The full set of correlations is:

isoP / isoW	0.31
isoP / speed score	-0.02
isoW/ speed score	-0.10
handedness / speed score	0.06
handedness / isoP	0.02
handedness / isoW	0.15

Also, I’d really like to include ground ball/fly ball ratio but I don’t have reliable data for the entire Retrosheet era. Finally, it’s entirely possible that the relationships between skills have changed over time, and we might be better suited looking at smaller time period to find the proper equation.

Results

The equation to predict double play rate, or the chance of a batter grounding into a double play when faced with at least a runner on first and less than two outs, according to my regression is:

gidpRate = 0.215 * isoP + 0.529 * isoW + 0.009 * speed score – 0.015 * (0 if batter is right handed, 0.5 if batter is a switch hitter, 1 if batter is left handed).

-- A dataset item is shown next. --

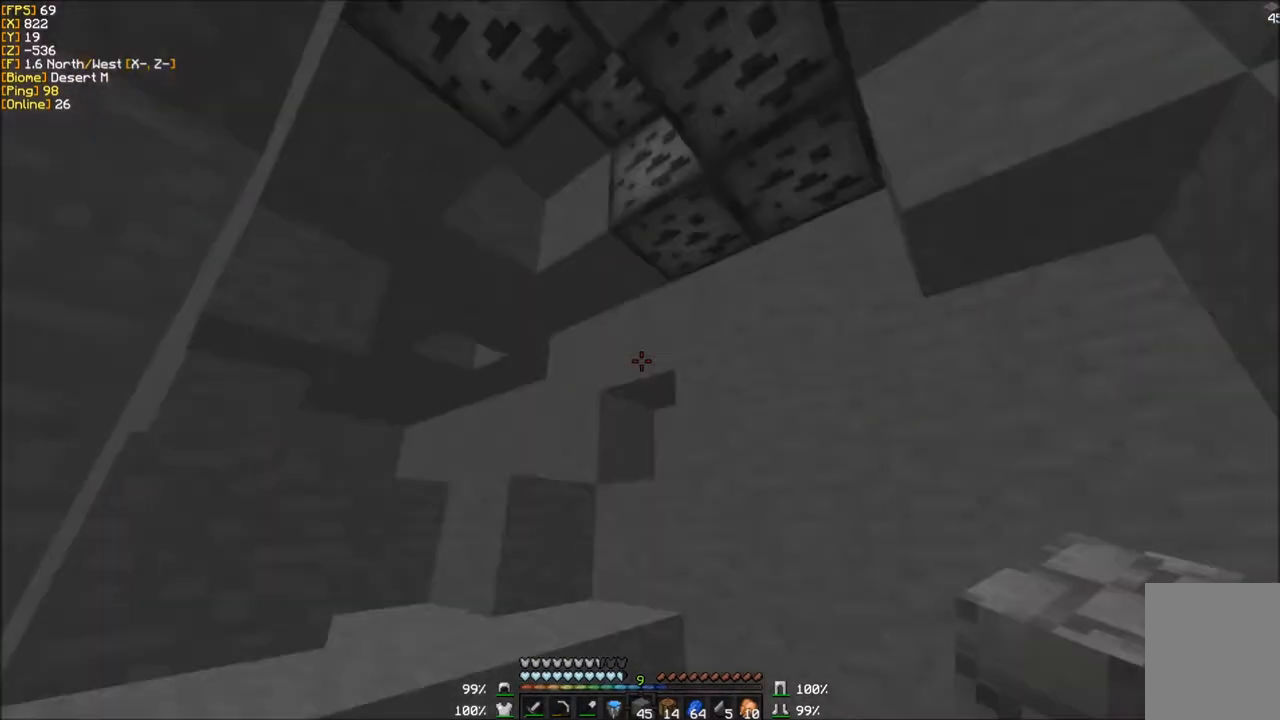
{"keys": ["w"], "mouse": [], "events": []}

All the variables are significant at the 99 percent confidence level, and the entire formula describes roughly 76 percent of the variation in double play rate.

Interestingly enough, power, batting eye and speed all contribute positively to the rate of double plays. Being left handed is about the only advantage. Of course, since you rarely find players who are fast power hitters with good eyes, the formula probably doesn’t do a good job of capturing the real interaction between those skill sets.

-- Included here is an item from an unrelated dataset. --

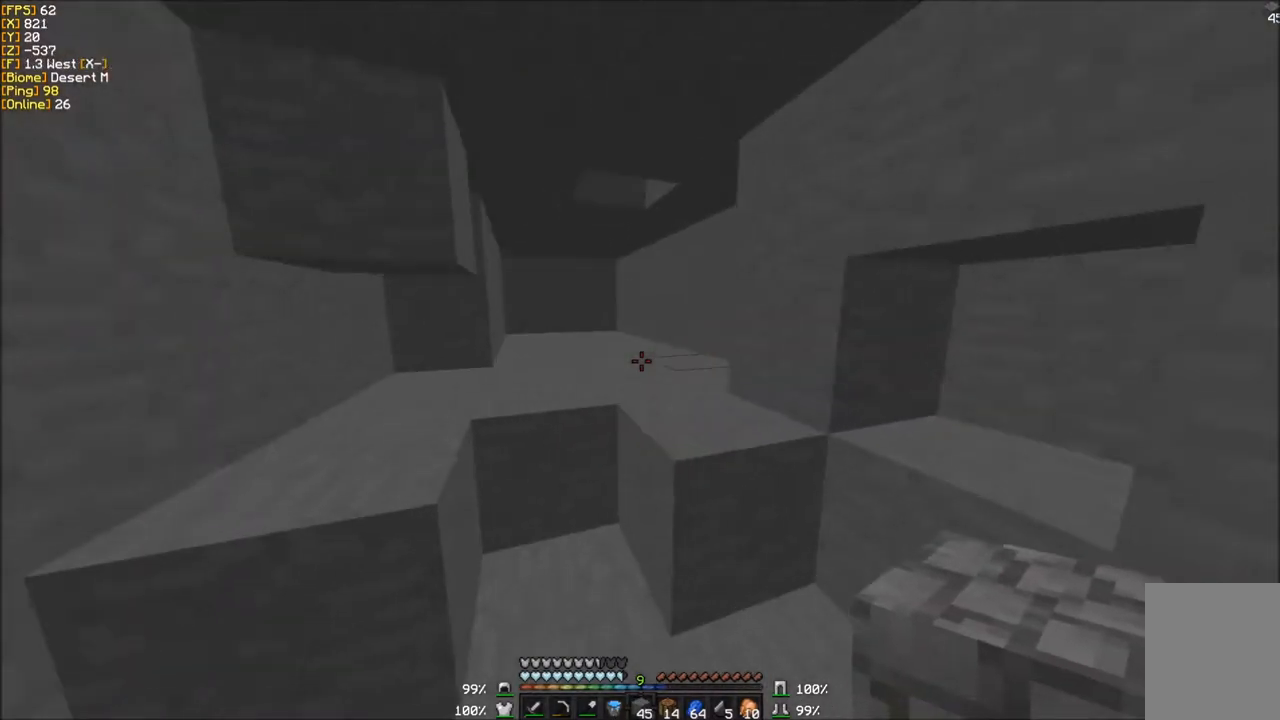
{"keys": ["w"], "mouse": [], "events": []}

Now that the hard work is out of the way, let’s look at the fun stuff.

Most expected double plays

Player	Season	Expected DPs
Barry Bonds	2001	37
Jeff Bagwell	1999	36
Barry Bonds	1998	35
Jeff Bagwell	1996	33
Jeff Bagwell	2000	32
Willie Mays	1962	32
Jeff Bagwell	2001	32
Sammy Sosa	2001	31
Alex Rodriguez	2007	31
Mark McGwire	1998	31
Larry Walker	1997	31

Wow, that’s definitely the Jeff Bagwell list. Basically, the better hitter you are, the more double plays you’re expected to hit into. This causes me some concern. More on that later.

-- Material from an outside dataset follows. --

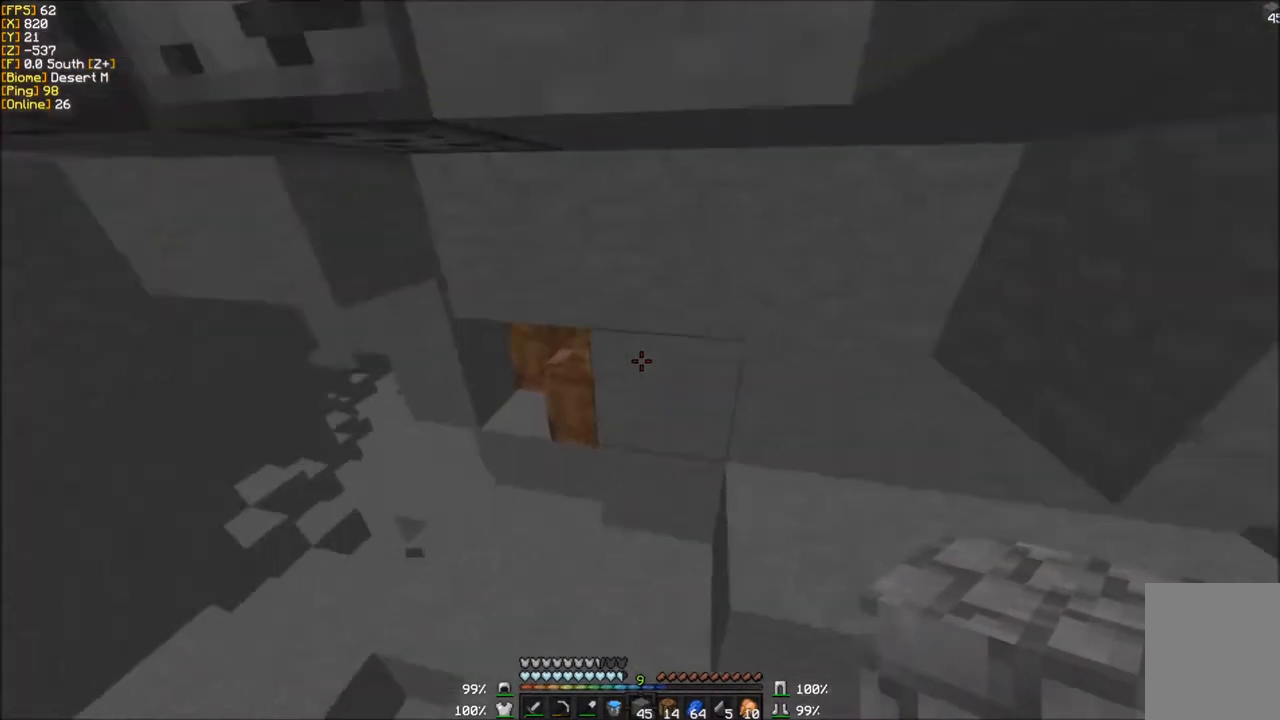
{"keys": ["a", "w"], "mouse": [], "events": [[134, "a", "down"]]}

Best at avoiding the double play

Player	Season	Expected DPs	Actual DPs	Delta
Barry Bonds	2001	37	5	32
Barry Bonds	2001	37	5	32
Joe Morgan	1976	28	2	25
Sammy Sosa	2001	31	6	25
Joe Morgan	1975	27	3	24
Mickey Mantle	1955	28	4	24
Jimmy Wynn	1969	29	5	24
Mickey Mantle	1961	25	2	23
Barry Bonds	2004	28	5	23
Mickey Mantle	1956	27	4	23
Barry Bonds	2002	27	4	23

Not surprisingly, there are lot of the players we expected the formula to handle poorly: those who have good eyes, good power and fairly good speed. At this point, I’m thinking I probably should have included contact rate in this regression as well, although that will likely raise problems because of its relationship to isolated power.

Now the worst seasons:

Worst at avoiding the double play

Player	Season	Expected DPs	Actual DPs	Delta
Brad Ausmus	2002	9	30	-21
John Bateman	1971	7	27	-20
A.J. Pierzynski	2004	7	27	-20
Jerry Adair	1969	5	24	-19
Miguel Tejada	2008	13	32	-19
Paul Konerko	2003	9	28	-19
Tony Armas	1983	12	31	-19
Sean Casey	2005	9	27	-18
Ken Reitz	1976	6	24	-18
Al Oliver	1984	5	23	-18
Ted Simmons	1973	11	29	-18

Looking at this list, I’m thinking speed isn’t being considered enough. Most of the players who miss on the low end are quite slow. Perhaps speed score isn’t the best way to estimate speed of a player. It definitely doesn’t seem to be a normal distribution which might cause problems when using it as part of a regression.

The wrapup

I’ve got a lot of misgivings about the usefulness of these results. I think as they stand right now, they mostly prove the hypothesis that the stereotypical beer league softball player (a.k.a. the Moneyball player) is expected to hit into more double plays than the weaker hitting speedster.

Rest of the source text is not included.